● **TRAVAIL DEMANDÉ**
Recopiez mot pour mot le passage du texte source situé entre « Mercredi, le tribunal » et « M. Van Quickenborne. », ces deux extraits compris.

● **TEXTE SOURCE**
....
Mercredi, le tribunal de première instance de Bruxelles communiquait son jugement sur les mesures de restrictions actuellement en place: elles sont illégales. Pour autant, celles-ci seront-elles levées dans un avenir proche ? Rien n'est moins sûr si l'en en croit le ministre de la Justice: "Les mesures restent en vigueur, il y a encore des poursuites pénales et il n’y a pas d’astreinte. On va passer en appel et continuer à travailler sur la loi Pandémie", explique M. Van Quickenborne.

Il ajoute par ailleurs que "d’autres décisions ont été prises par le passé et que le Conseil d’État a décidé qu’il y avait une base légale à plusieurs reprises": "On essaiera de convaincre la cour d’appel de Bruxelles de prendre une décision dans les 30 jours", avance-t-il.
....
(Ensembles d'images avec poses de caméra)
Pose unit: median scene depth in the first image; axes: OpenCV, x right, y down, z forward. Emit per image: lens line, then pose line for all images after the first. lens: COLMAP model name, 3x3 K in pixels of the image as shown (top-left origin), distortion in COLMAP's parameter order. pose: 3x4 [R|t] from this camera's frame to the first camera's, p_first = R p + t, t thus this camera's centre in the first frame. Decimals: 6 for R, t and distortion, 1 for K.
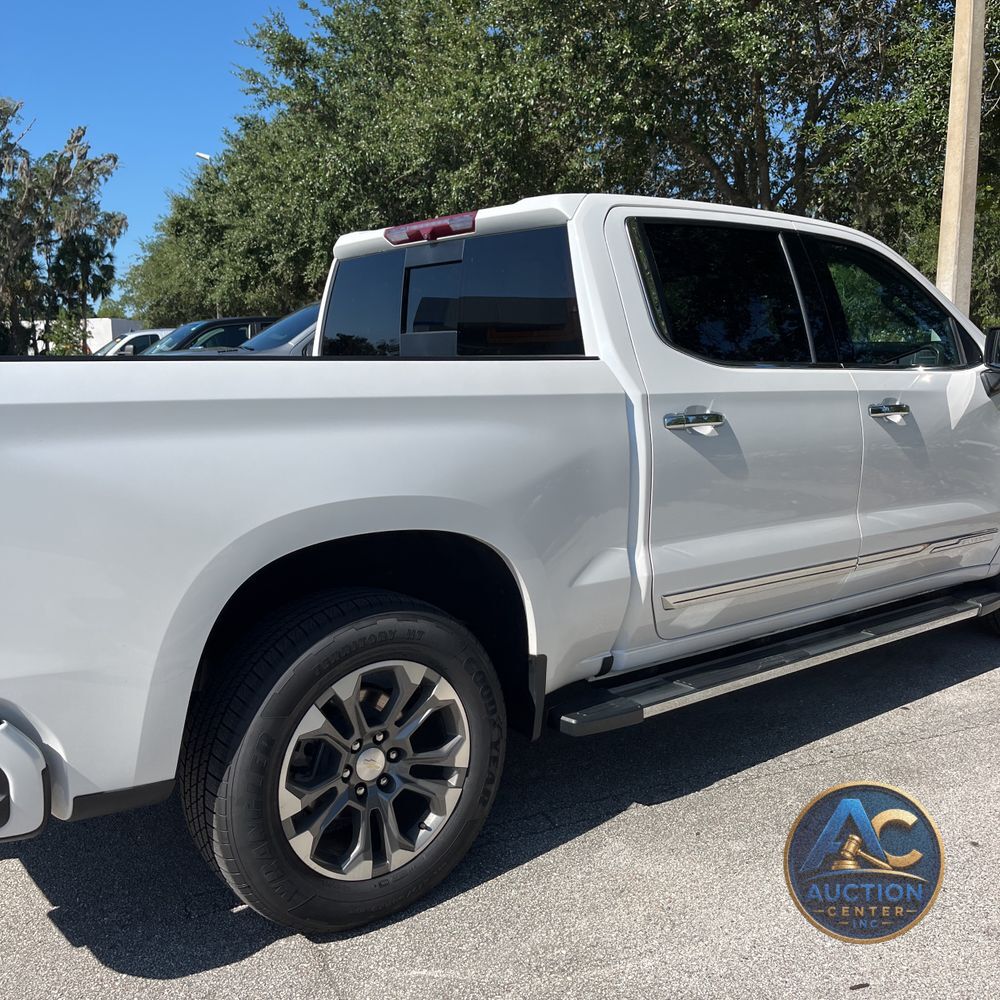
lens RADIAL K [[1030.3, 0, 496.2], [0, 1030.3, 497.9], [0, 0, 1]] dist [0.033583, -0.020669]
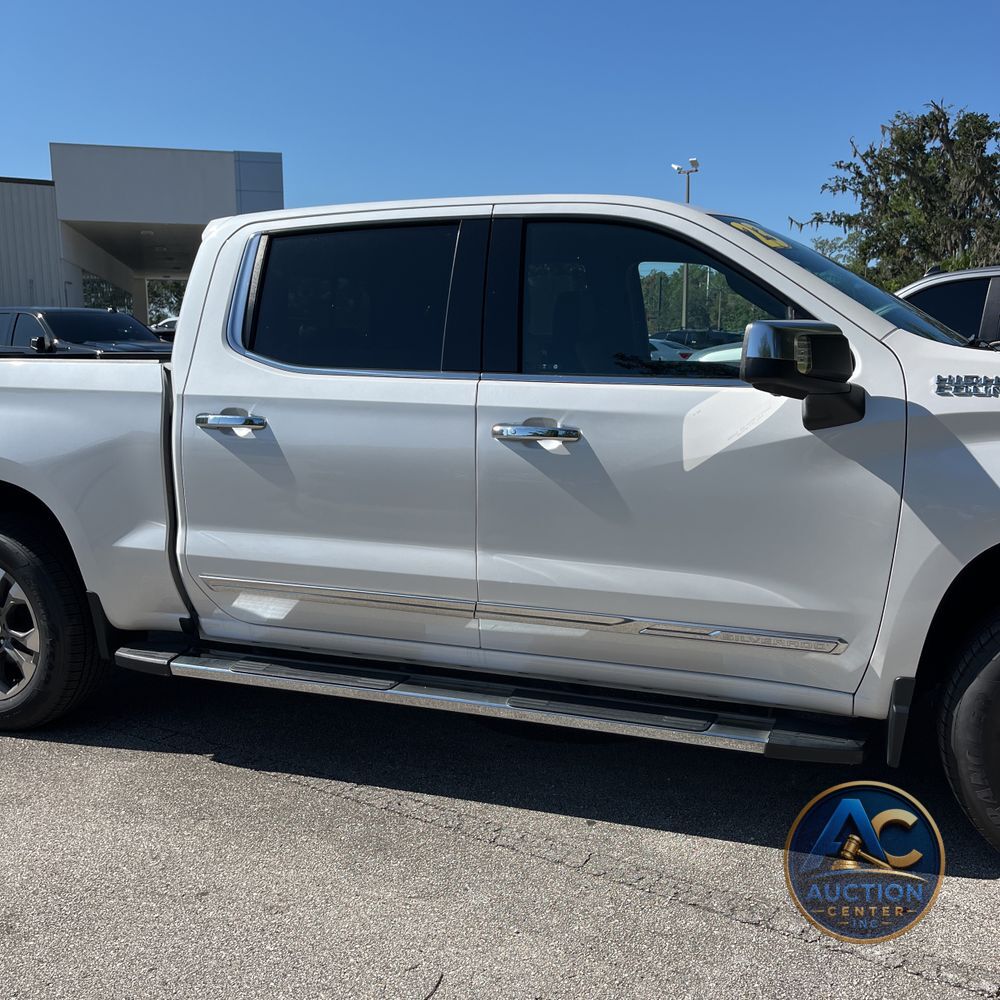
lens RADIAL K [[1030.3, 0, 496.2], [0, 1030.3, 497.9], [0, 0, 1]] dist [0.033583, -0.020669]
pose [[0.512575, 0.129298, -0.848852, 1.067049], [-0.119849, 0.989693, 0.078381, -0.096139], [0.850237, 0.061557, 0.522788, 0.571187]]
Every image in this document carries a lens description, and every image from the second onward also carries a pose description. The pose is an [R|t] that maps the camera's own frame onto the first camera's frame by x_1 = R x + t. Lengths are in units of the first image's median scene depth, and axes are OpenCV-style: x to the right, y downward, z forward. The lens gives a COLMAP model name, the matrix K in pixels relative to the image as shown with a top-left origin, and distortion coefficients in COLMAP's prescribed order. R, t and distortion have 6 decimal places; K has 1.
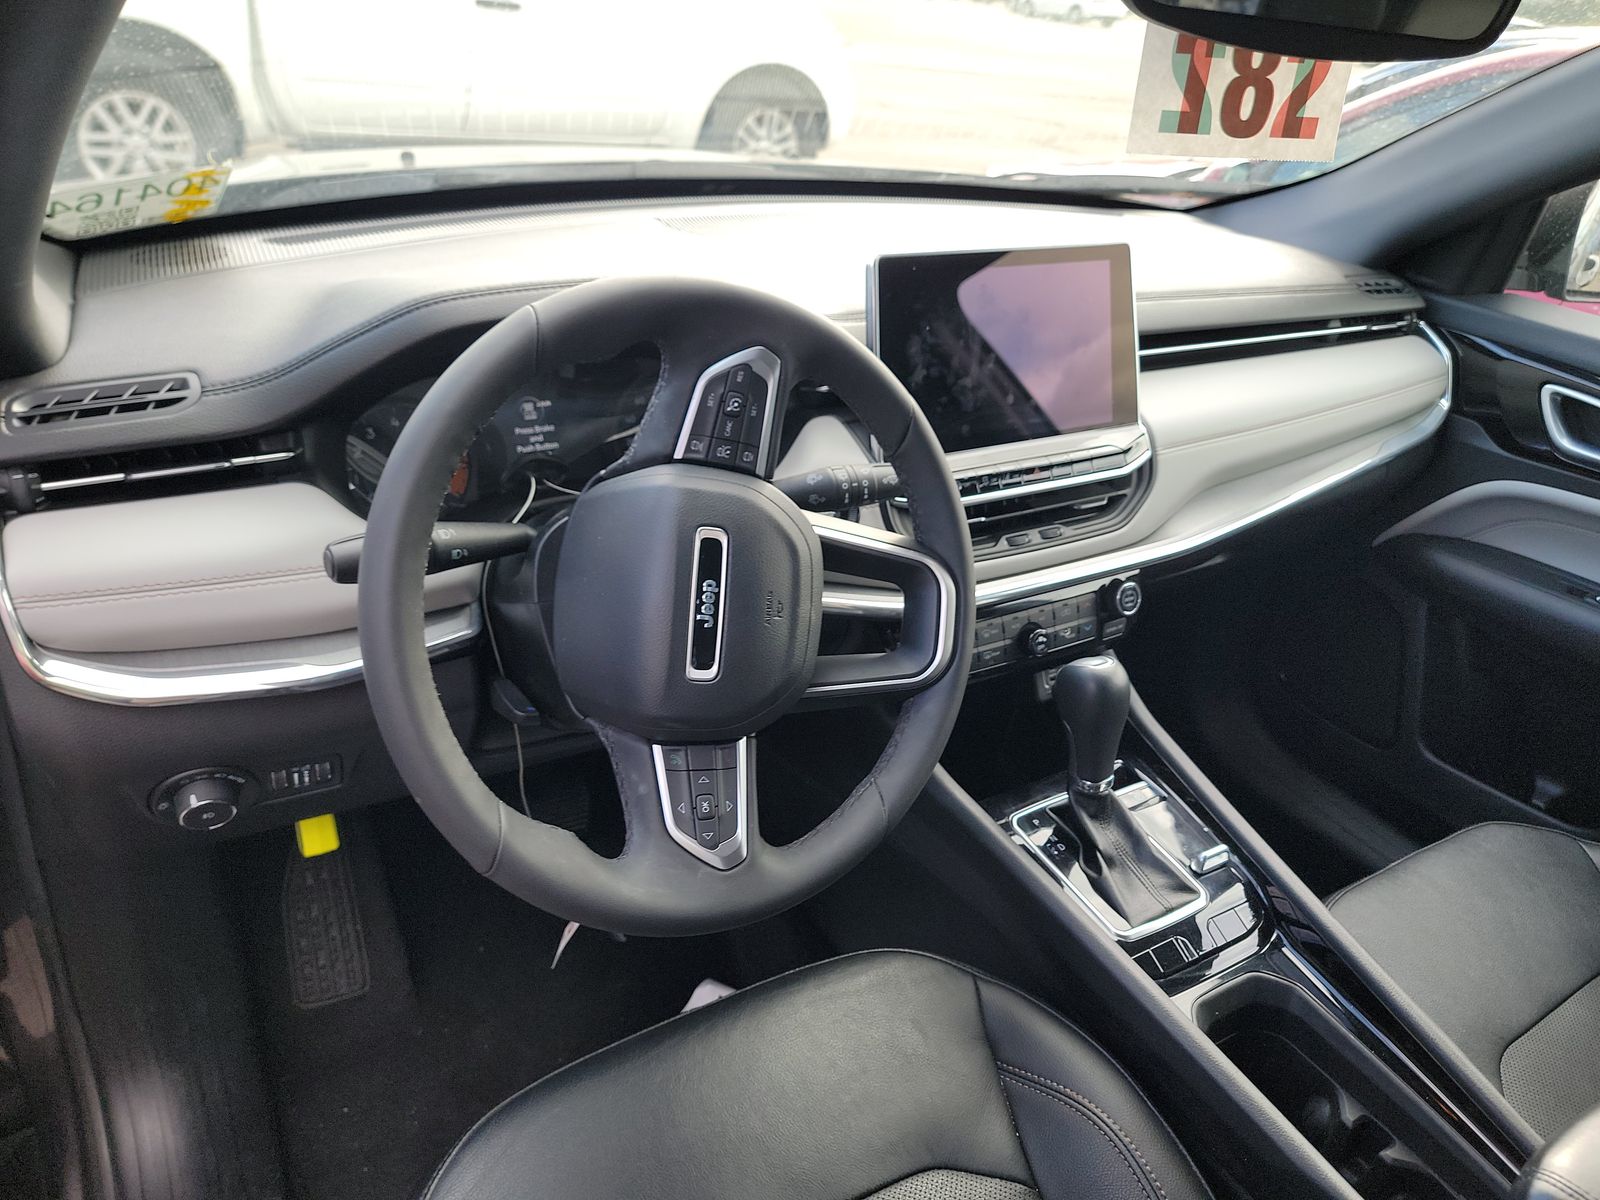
....
● **RÉPONSE RÉDIGÉE**
Mercredi, le tribunal de première instance de Bruxelles communiquait son jugement sur les mesures de restrictions actuellement en place: elles sont illégales. Pour autant, celles-ci seront-elles levées dans un avenir proche ? Rien n'est moins sûr si l'en en croit le ministre de la Justice: "Les mesures restent en vigueur, il y a encore des poursuites pénales et il n’y a pas d’astreinte. On va passer en appel et continuer à travailler sur la loi Pandémie", explique M. Van Quickenborne.